Ahora, Albada Editorial publica American Mother, la historia de Diane Foley —la madre de Jim— por primera vez en catalán. El libro narra la voluntad de perdón y la búsqueda de fortaleza para sobreponerse al odio de Diane, e incluye un prólogo de Marc Marginedas. Tras haber sobrevivido al secuestro y haber conocido tanto a Jim como a Diane, el periodista catalán también ha tenido que recorrer su propio camino de perdón y reconciliación para liberarse de la prisión del resentimiento.

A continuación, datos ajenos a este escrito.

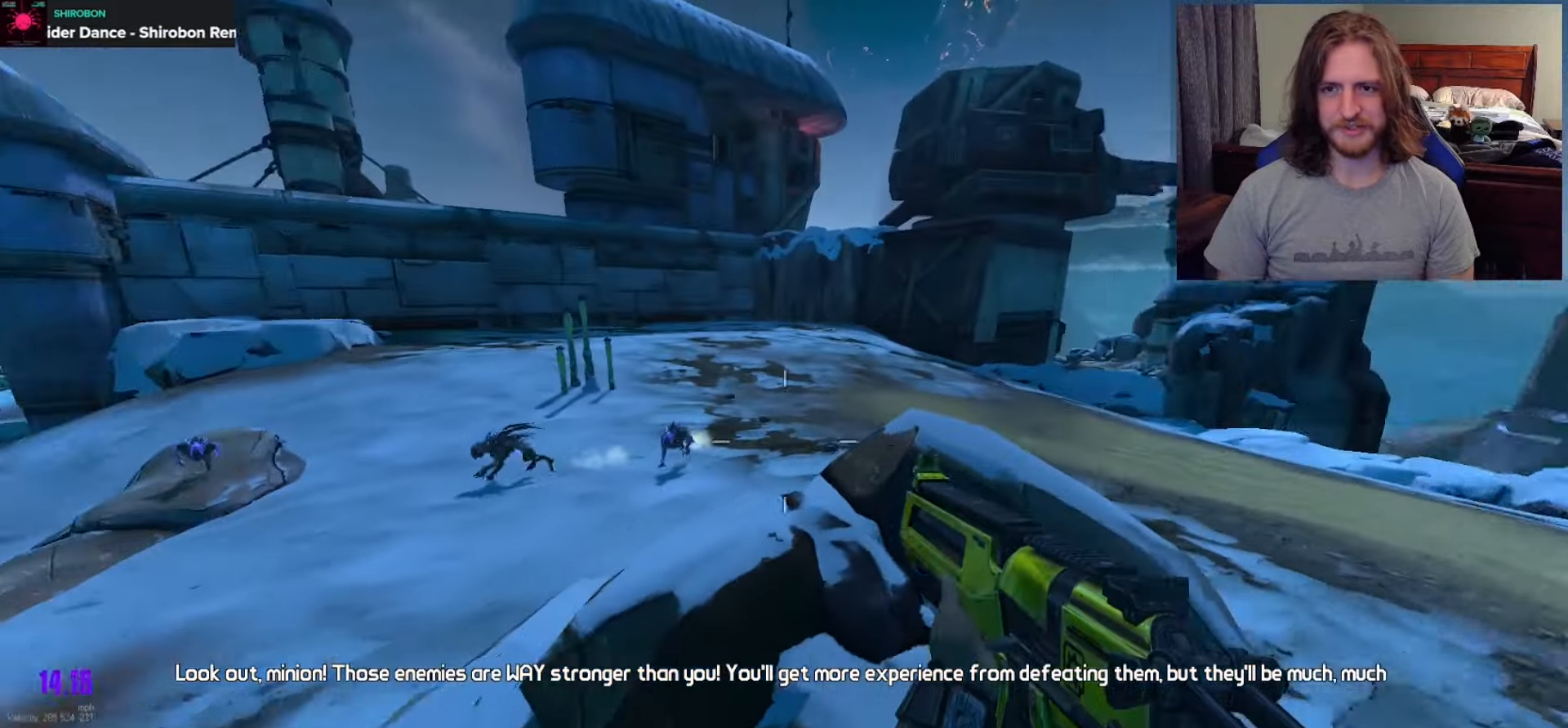
{"buttons": [], "left_stick": "down-right", "right_stick": "center", "events": [[50, "right_stick", "up-left"], [83, "left_stick", "down"], [167, "right_stick", "center"], [200, "left_stick", "down-right"], [333, "right_stick", "left"], [500, "right_stick", "center"]]}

Albada Editorial publica American Mother por primera vez en catalán. ¿Por qué sigue siendo actual la historia de Jim y Diane Foley?
La historia sigue siendo plenamente actual porque habla del oficio de corresponsal de guerra. Con la cantidad de conflictos que hay en el mundo, como la guerra de Ucrania o la de Gaza, la labor del periodista es constantemente cuestionada y atacada, y los profesionales de la información son víctimas de la violencia ejercida por las distintas partes implicadas. Es importante hablar de la seguridad de este colectivo, sobre todo porque el trabajo de un corresponsal de guerra es trascendental: es quien da voz a la realidad interna del conflicto. La presencia de corresponsales garantiza cierto grado de fiscalización de las partes; que los bandos de un conflicto armado sepan que están siendo observados por el mundo condiciona su comportamiento. Hablamos de la historia de Jim, pero hoy hay muchos periodistas haciendo el mismo trabajo que él en distintos lugares del mundo.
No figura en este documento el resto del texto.